The standards that Fursenko intends to abolish are based on years of both domestic and international experience. If he is unaware of that fact, it shows that he is far too incompetent to run the country’s educational system. But the real tragedy is not the ill-considered remarks made by an incompetent official, but that those remarks reflect a systematic campaign aimed at downsizing public education as if it were a noncore, unprofitable business sector within a large company.
Fursenko’s policy is in complete accord with the proposals made by Russia’s business elite. For example, billionaire Mikhail Prokhorov, a leader of the Russian Union of Industrialists and Entrepreneurs, or RSPP, complained during a meeting with senior government officials that there are too many educated people in Russia. The problem is that they can’t find professional jobs suited to match their specialization. Recall that Prokhorov also proposed that Russia switch from a 40-hour to a 60-hour workweek.

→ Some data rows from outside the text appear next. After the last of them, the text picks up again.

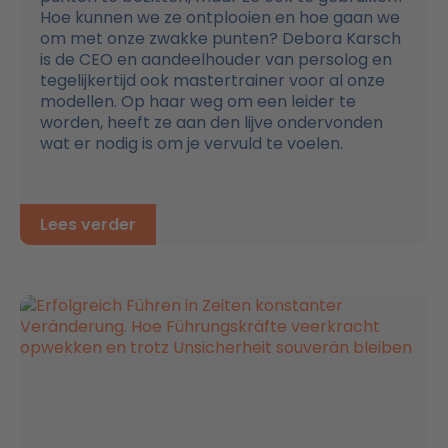
Hoe kunnen we ze ontplooien en hoe gaan we
om met onze zwakke punten? Debora Karsch
is de CEO en aandeelhouder van persolog en
tegelijkertijd ook mastertrainer voor al onze
modellen. Op haar weg om een leider te
worden, heeft ze aan den lijve ondervonden
wat er nodig is om je vervuld te voelen.
Lees verder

Senior government officials should have denounced Prokhorov’s and Fursenko’s initiatives — if for no other reason than they will derail President Dmitry Medvedev’s modernization plans. Instead, they nodded their heads and promised to support the initiatives, which will mean a mass closure of schools and a sharp increase in the number of students per teacher.
A country that makes its living by exporting raw materials evidently feels that it doesn’t need an educated work force to drive and diversify its economy.
In addition, it appears that the country’s incompetent and insecure political elite are threatened by a population that is too educated. After replacing standard incandescent light bulbs with more energy-efficient fluorescent ones, we should try a similar move with the ruling elite — replacing the old, antiquated and highly inefficient ones with a modernized generation of new leaders.
Boris Kagarlitsky is director of the Institute of Globalization Studies.